Only tangentially related if that, but I re-read Neuromancer recently and realized with some sadness that its very evocative opening line [1] will quite quickly cease to have meaning for generations who grew up without analog TVs. We tend to think of literature as timeless, but there's a very real, if small, slice of it washed out by the tide of shifting metaphors.
[1] "The sky above the port was the color of television, tuned to a dead channel"
I've heard it observed before that current generations will assume this meant that the sky was blue, or perhaps black, that being what many televisions display when 'tuned' to an inactive input.
Before i got to your comment, reading the grandparent about this being a 1980s future immediately put me in mind of something else William Gibson said in ~1993:
"The future is already here — it's just not very evenly distributed"

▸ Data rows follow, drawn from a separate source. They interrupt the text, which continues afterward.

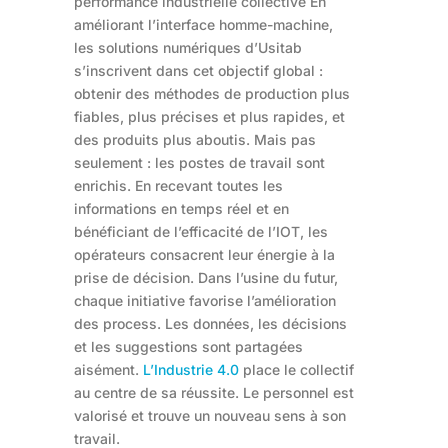
performance industrielle collective En
améliorant l’interface homme-machine,
les solutions numériques d’Usitab
s’inscrivent dans cet objectif global :
obtenir des méthodes de production plus
fiables, plus précises et plus rapides, et
des produits plus aboutis. Mais pas
seulement : les postes de travail sont
enrichis. En recevant toutes les
informations en temps réel et en
bénéficiant de l’efficacité de l’IOT, les
opérateurs consacrent leur énergie à la
prise de décision. Dans l’usine du futur,
chaque initiative favorise l’amélioration
des process. Les données, les décisions
et les suggestions sont partagées
aisément.
L’Industrie 4.0
place le collectif
au centre de sa réussite. Le personnel est
valorisé et trouve un nouveau sens à son
travail.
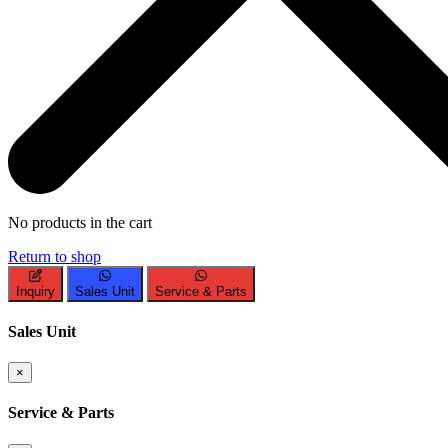
No products in the cart
Return to shop
Inquiry
Sales Unit
Service & Parts
Sales Unit
×
Service & Parts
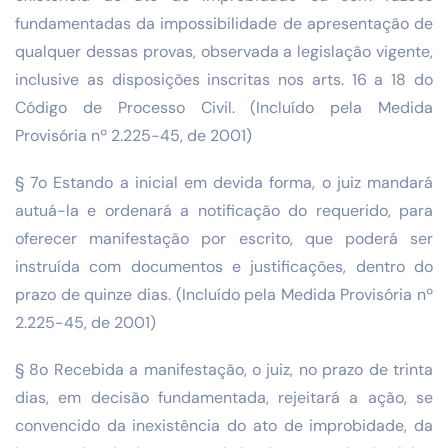
fundamentadas da impossibilidade de apresentação de
qualquer dessas provas, observada a legislação vigente,
inclusive as disposições inscritas nos arts. 16 a 18 do
Código de Processo Civil. (Incluído pela Medida
Provisória nº 2.225-45, de 2001)
§ 7o Estando a inicial em devida forma, o juiz mandará
autuá-la e ordenará a notificação do requerido, para
oferecer manifestação por escrito, que poderá ser
instruída com documentos e justificações, dentro do
prazo de quinze dias. (Incluído pela Medida Provisória nº
2.225-45, de 2001)
§ 8o Recebida a manifestação, o juiz, no prazo de trinta
dias, em decisão fundamentada, rejeitará a ação, se
convencido da inexistência do ato de improbidade, da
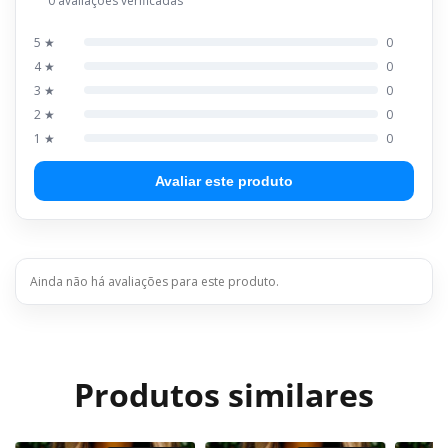
0 avaliações verificadas
5 ★
0
4 ★
0
3 ★
0
2 ★
0
1 ★
0
Avaliar este produto
Ainda não há avaliações para este produto.
Produtos similares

I like to think they'd envision a big blue box stretched across the sky, with the words "This channel only available to premium subscribers." If nothing else, it'd capture the cyberpunk aesthetic nicely.
> realized with some sadness that its very evocative opening line [1] will quite quickly cease to have meaning for generations who grew up without analog TVs
Meh, I don't think this is really a worry. We still read Shakespeare - we just have to make an extra effort to understand the nuances. In fact, that's part of what makes it so interesting.

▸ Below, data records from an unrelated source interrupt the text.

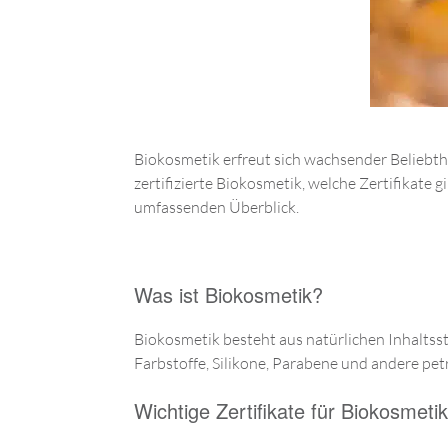
Biokosmetik erfreut sich wachsender Beliebt
zertifizierte Biokosmetik, welche Zertifikate g
umfassenden Überblick.
Was ist Biokosmetik?
Biokosmetik besteht aus natürlichen Inhaltss
Farbstoffe, Silikone, Parabene und andere petr
Wichtige Zertifikate für Biokosmetik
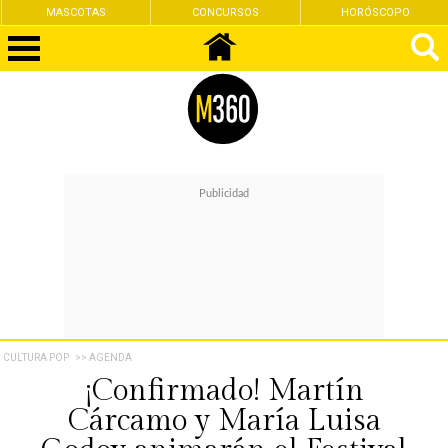
MASCOTAS
CONCURSOS
HORÓSCOPO
CULTURA POP
>> AGENDA
¡Confirmado! Martín
Cárcamo y María Luisa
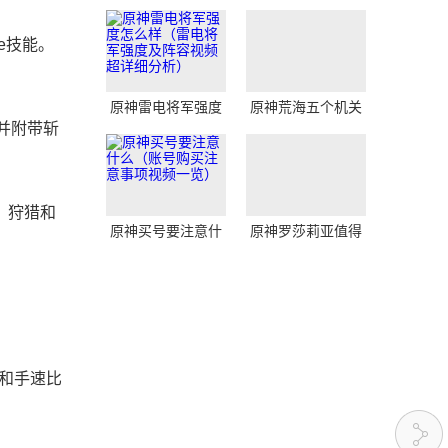
e技能。
原神雷电将军强度
原神荒海五个机关
怎么样（雷电将军
下降水位打乱了怎
并附带斩
强度及阵容视频超
么办（荒海五个机
详细分析）
关下降水位视频攻
略）
，狩猎和
原神买号要注意什
原神罗莎莉亚值得
么（账号购买注意
培养吗（罗莎莉亚
事项视频一览）
全方位解析视频攻
略）
家和手速比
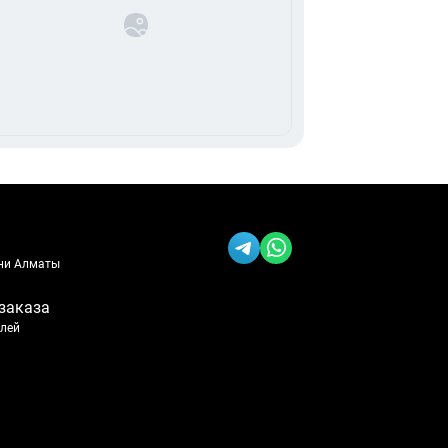
ени Алматы
заказа
блей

I would assume that this comes from a general feeling of disengagement to the urban environment that person is living as the 1980's were a period of significant anxiety about the future. Science Fiction of this period tends to be quite dark.
After living in Honolulu, San Francisco, Berlin, Tokyo, and Singapore, I believe that only Singapore truly has a blue-print of the future laid out properly. A lot of green / smart housing developments. Deeply multi-cultural. Strong emphasis on education and personal development (plus world-class universities to support this). Of course living in an endless summer helps.
"I recently heard from an American friend that he felt exactly the same when visiting Britain."
The "same", meaning he felt like Britain was stuck in 1980's version of the future? Or the past? Strange, my experience and I think the usual experience of Americans visiting GB/Europe is of feeling like you've timewarped into the past. How far depends on where you visit. Paris/London may feel twenty years back, other places fifty or a hundred.
Since I'm pretty sure I'm who DanI-S was referring to, I'll respond.
My impression was that something "modern" in Britain would tend to fit a stereotypical 1980s-era optimistic prediction of what the early 21st century would be like. Compared to the U.S., a "modern" space in the U.K. seems to me a little more ordered, neat, well-packaged, brightly lit, and perhaps a little more sterile than its counterpart in the U.S.
Of course, most spaces in the U.K. are not like this. But that may be why such "modern" spaces exist: if your town has an 800 year-old castle, and your pub is 150 years old and filled with well-worn, comfy furniture, having other more brightly-lit, ordered spaces is probably an interesting contrast.
My impression of the U.S. is that "modern" spaces are a little more warm, and less concerned with presenting an ordered and tidy facade. For example, it's easier to find "modern" spaces with exposed ceiling pipes, building supports, etc, in the U.S., whereas those seemed almost always hidden away in British spaces.
But at the same time, you don't have nearly the same amount of contrast between spaces. So it's hard for me to find a "pub" in the U.S. that has the same warmth and comfy feel as a U.K. pub.